From the entries below, pull out every line that contains the string "ClusterPrototypeProp" and copy each one unchanged.

### INFORMATION PROVIDED

========

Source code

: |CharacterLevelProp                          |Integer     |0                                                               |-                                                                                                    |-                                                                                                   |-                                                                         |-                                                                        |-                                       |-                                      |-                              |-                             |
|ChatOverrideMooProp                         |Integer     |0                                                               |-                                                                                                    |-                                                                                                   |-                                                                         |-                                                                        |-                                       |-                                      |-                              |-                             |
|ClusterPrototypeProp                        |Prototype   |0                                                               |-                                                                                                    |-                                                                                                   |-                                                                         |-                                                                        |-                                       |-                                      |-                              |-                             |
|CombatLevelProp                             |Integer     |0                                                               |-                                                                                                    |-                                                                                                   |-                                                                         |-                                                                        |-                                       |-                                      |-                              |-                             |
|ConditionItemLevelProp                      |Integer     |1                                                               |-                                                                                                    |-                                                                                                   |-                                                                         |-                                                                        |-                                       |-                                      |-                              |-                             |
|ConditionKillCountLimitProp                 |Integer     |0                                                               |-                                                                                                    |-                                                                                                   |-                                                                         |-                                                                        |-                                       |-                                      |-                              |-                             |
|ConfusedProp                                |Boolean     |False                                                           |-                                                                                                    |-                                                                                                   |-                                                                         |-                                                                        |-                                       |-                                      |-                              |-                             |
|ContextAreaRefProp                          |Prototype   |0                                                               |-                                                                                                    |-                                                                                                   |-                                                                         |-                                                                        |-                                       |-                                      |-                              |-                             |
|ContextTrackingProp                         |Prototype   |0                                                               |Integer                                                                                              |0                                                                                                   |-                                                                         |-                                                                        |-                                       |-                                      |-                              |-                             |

========

### OUTPUT
|ClusterPrototypeProp                        |Prototype   |0                                                               |-                                                                                                    |-                                                                                                   |-                                                                         |-                                                                        |-                                       |-                                      |-                              |-                             |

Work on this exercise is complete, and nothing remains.